Measuring The Moon

The moon has been the object of much interpretation and affection for centuries. The earliest myths developed by early man involved primitive “scientific” theories about its waxing, waning, and constant chase of the sun.

Today, modern science has taught us much about its control on the sea and sky, and its beauty still captivates. Let your inner astronomer free – why not measure the moon?

You will need a ruler, a calculator, a window, a table, and a few books to discover its diameter and become a true scientist:

On a clear evening shortly before a full moon, select a window through which the moon can be seen an hour of two after it rises. Then stick two strips of adhesive tape horizontally upon the glass about an inch and a quarter apart.

Place a pile of several books on the corner of a movable table, like a card table or TV tray, and you are ready to observe. The books should be about eye-level when you, or the lucky observer, places their chin on the table.

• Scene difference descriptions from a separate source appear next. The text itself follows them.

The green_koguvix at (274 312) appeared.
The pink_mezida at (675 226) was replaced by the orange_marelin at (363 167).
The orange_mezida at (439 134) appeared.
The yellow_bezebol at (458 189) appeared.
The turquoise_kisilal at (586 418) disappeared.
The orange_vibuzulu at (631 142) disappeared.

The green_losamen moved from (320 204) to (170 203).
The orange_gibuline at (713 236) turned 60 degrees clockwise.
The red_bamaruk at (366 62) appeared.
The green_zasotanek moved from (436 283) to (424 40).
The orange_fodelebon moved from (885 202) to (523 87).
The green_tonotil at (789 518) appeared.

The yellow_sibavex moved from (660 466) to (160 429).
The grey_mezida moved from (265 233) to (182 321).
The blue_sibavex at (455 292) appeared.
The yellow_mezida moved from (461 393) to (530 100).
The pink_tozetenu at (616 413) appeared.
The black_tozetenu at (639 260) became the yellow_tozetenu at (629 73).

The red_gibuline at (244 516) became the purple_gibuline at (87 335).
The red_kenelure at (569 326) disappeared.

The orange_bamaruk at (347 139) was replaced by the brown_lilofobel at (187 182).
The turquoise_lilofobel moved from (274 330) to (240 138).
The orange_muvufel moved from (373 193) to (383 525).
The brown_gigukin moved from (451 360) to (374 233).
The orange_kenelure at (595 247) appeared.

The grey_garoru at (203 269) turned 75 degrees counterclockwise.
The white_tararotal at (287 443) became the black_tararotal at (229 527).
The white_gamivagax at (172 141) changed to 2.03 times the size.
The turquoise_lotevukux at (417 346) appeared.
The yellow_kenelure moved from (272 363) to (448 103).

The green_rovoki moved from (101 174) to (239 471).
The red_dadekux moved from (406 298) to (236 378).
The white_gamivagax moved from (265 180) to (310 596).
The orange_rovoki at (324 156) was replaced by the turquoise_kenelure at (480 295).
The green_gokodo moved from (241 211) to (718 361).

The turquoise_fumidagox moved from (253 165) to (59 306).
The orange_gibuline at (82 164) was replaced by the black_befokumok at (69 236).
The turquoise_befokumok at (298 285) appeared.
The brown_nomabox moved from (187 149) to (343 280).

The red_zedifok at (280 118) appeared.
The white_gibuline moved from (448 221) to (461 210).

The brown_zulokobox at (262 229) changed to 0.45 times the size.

The idea is to look at the moon between the two pieces of tape. Move backward (bring the table with you) until the moon’s image just exactly fills the space between them, and then measure accurately the distance of your eye from the tapes. The corner of the top book on the pile can help – just bring it closer to your eye. Don’t poke it! Safety first.

When you’ve marked the location of your eye to the moon, measure carefully the exact distance from the book corner to where your eye was to the tapes on the windowpane. Also measure the exact width of the space between the tape.

Now you can calculate the diameter of the moon. Grab your calculator, and start to multiply. Make sure your measurements are correct. First, multiply the distance between the two tapes by the moon’s diameter. 1.25 x 239,000 = 298,750

Then divide this figure by the distance from your eye to the two tapes on the window. We will use 137.5 inches as an example: 298,750 / 137.5 = 2,170 miles

The moon’s diameter, 2,170 miles, comes out only slightly larger than professional astronomers figure it using precise methods and fancy gadgets. This project is great to do with kids, or with a loved one. Perhaps you’ll spot a shooting star – make a wish!